If you replace 3 with another number and increment n from 1 to that number then you can find any root (4th root, 5th root etc..) of any complex number, not just that but you get a different root for each value of n which means that you can calculate all of the roots and not just one (real root) like sqrt(x) or pow(x,1/n) does.

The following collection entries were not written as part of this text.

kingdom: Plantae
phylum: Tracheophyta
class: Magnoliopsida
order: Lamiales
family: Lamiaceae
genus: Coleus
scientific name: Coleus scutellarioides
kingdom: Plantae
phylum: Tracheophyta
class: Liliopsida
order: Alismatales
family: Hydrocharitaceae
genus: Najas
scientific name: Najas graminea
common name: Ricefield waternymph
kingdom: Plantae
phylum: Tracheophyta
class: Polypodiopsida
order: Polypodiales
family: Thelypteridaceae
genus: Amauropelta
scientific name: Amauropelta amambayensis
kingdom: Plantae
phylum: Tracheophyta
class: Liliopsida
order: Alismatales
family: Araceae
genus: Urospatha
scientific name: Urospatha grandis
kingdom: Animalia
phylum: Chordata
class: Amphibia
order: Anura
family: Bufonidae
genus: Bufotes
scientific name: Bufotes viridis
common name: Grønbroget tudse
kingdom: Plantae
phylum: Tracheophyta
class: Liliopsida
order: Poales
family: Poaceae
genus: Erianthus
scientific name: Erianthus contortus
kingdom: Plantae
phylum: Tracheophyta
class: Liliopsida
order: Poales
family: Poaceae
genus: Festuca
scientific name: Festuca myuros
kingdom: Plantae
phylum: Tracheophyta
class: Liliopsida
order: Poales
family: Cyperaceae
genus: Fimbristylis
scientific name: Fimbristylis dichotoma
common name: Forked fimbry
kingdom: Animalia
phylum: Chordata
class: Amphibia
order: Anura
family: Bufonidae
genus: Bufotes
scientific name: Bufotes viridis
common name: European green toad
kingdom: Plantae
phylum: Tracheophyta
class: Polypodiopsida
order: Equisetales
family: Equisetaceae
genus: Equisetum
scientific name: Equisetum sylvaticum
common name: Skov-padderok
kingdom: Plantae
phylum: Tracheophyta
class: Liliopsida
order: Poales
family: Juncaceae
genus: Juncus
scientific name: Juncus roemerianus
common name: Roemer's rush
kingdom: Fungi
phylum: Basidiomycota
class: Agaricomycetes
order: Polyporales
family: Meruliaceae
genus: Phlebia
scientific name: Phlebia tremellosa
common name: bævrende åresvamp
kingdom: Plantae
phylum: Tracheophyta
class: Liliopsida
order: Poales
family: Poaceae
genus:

prn=pow(pk,1/3)*cos(p0*n*twopi/3);
pin=pow(pk,1/3)*sin(p0*n*twopi/3);
Don't expect a quartic solution anytime soon, in algebraic notation its about 4 times bigger than a cubic.. in code that may translate to even more. No torii or helices just yet. 🙁
Hopefully someone other than me will find this code useful, or at least interesting.